**Study text:**
####################
The veterans also caught up while they were waiting to board the flight. The veterans also caught up while they were waiting to board the flight.
World War II Veteran Irene Ladish is one of the few women on the trip. World War II Veteran Irene Ladish is one of the few women on the trip.

By STEPHANIE BEECKEN
6 News Reporter

ALCOA (WATE) - One hundred thirty World War II and Korean War veterans went on a very special trip Wednesday, thanks to HonorAir. They visited Washington D.C. to see the memorials built to honor their sacrifices.

Although many of the veterans had never met before, WWII veteran Bud Plemens says their experience makes them feel like family.

"It's great to be back with this band of brothers," he said. "That's the way I feel about these old, crippled up veterans like myself."

World War II Veteran Irene Ladish is one of the few women on the trip. "I'm really honored today. It makes me feel wonderful," she said.

Knoxville Mayor Madeline Rogero and Knox County Mayor Tim Burchett were on hand to see the group off from McGhee Tyson Airport.

Medal of Honor recipient Sammy Davis was also there to show support.

"This medal around my neck has my name on the back of it, but it doesn't mean it belongs to me," said Davis, who served as a sergeant first class. "I'm just the caretaker. It belongs to the men behind me."

Many of the veterans are seeing the memorials for the first time.

Davis says it's unforgettable. "They represent your brothers that lost their lives there so when you walk down through there, it's like your walking with your brothers again and it's awesome."

The non-profit organization HonorAir funds the flight through donations. Each flight costs about $60,000. HonorAir has had 12 flights and taken 1,300 veterans on the trip in the past.

For many of the veterans, it's the trip of a lifetime. "I can't believe this is happening to me. This is the best thing that's ever happened to me as being a veteran," Bud Plemens said. "It really is."

The veterans were welcomed home Wednesday night when the flight returned to McGhee Tyson.
####################
(Stored entries)

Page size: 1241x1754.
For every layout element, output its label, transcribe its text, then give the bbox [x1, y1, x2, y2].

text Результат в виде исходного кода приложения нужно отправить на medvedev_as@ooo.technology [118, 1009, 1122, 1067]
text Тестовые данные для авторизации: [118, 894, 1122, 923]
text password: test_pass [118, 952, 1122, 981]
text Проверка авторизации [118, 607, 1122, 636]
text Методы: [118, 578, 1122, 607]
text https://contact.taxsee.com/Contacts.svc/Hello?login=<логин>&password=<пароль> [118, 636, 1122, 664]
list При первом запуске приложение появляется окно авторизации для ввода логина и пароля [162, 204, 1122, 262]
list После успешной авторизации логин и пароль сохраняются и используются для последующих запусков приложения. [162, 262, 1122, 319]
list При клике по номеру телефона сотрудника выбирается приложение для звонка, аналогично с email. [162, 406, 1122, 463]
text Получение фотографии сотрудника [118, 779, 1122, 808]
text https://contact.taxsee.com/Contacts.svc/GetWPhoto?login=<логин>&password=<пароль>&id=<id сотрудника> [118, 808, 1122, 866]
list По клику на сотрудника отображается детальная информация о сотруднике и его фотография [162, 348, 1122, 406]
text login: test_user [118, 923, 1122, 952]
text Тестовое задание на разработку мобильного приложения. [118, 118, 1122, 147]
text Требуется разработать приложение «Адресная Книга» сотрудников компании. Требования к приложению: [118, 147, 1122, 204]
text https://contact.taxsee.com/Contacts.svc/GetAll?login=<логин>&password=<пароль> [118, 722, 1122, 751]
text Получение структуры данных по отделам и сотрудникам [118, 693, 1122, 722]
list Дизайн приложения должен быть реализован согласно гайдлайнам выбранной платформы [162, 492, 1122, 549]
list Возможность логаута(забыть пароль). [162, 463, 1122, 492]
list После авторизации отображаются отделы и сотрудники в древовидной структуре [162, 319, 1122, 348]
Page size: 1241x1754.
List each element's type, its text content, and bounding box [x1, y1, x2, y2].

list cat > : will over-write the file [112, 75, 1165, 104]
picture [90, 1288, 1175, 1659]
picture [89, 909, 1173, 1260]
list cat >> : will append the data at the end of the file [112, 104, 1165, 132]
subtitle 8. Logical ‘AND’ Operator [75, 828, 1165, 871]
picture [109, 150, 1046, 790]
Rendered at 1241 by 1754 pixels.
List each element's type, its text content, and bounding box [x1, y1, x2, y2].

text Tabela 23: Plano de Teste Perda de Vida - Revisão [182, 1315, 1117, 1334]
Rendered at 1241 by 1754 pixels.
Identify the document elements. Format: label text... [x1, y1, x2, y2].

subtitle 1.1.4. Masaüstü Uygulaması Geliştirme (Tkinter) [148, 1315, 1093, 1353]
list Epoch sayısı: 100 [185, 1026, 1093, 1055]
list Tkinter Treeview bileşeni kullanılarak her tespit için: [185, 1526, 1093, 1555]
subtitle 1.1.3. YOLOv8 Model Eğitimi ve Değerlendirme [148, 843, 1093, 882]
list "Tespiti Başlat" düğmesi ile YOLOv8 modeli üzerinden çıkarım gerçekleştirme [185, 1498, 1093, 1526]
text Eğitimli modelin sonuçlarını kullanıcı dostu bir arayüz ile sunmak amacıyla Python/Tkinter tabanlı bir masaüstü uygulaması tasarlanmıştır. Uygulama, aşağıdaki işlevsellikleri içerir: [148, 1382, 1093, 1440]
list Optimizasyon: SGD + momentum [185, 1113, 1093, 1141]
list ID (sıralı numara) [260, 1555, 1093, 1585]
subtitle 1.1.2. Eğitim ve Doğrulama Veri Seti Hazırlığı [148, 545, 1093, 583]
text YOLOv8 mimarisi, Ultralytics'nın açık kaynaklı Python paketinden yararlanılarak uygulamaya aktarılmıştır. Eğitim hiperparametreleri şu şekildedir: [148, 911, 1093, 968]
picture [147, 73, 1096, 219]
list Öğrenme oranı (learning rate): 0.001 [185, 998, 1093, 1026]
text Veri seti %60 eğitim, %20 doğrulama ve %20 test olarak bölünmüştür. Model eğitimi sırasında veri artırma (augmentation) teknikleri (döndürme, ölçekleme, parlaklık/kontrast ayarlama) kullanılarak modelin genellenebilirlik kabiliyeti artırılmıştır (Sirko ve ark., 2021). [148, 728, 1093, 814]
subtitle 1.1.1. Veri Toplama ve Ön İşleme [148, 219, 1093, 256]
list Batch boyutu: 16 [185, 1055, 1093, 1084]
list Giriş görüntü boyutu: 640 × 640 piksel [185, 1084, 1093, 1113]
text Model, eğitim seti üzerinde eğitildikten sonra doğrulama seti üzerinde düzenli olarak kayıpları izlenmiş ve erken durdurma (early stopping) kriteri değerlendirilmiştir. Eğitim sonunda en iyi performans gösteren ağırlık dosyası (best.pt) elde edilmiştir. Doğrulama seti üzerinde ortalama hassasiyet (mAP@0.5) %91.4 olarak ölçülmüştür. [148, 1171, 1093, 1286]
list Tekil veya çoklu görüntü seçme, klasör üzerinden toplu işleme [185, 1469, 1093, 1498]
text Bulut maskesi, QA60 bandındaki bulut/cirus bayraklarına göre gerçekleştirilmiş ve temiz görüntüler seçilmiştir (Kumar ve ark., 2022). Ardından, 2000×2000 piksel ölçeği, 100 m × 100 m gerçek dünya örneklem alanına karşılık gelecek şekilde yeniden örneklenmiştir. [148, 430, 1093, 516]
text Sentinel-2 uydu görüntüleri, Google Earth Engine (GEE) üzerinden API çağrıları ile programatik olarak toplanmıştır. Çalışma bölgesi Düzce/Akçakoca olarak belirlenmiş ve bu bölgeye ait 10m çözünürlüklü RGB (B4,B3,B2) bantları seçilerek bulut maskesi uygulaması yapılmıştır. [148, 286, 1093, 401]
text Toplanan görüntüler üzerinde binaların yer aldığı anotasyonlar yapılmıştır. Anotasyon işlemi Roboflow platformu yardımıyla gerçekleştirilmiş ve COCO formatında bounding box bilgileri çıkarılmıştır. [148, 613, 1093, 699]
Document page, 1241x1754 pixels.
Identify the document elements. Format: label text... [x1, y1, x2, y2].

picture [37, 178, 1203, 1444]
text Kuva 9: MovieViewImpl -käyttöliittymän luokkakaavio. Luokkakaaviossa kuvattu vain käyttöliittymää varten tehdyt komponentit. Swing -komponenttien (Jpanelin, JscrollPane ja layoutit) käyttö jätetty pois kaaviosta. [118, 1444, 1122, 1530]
####################
**Problem to work on:** Can you turn the paragraph beginning "The non-profit organization HonorAir" in the article on the HonorAir veterans' flight into a short list that keeps its main facts? The material isn't needed here.

**Result of the task:**
- HonorAir, a non-profit, funds the flight through donations.
- Each flight costs about $60,000.
- HonorAir has previously made 12 flights carrying 1,300 veterans.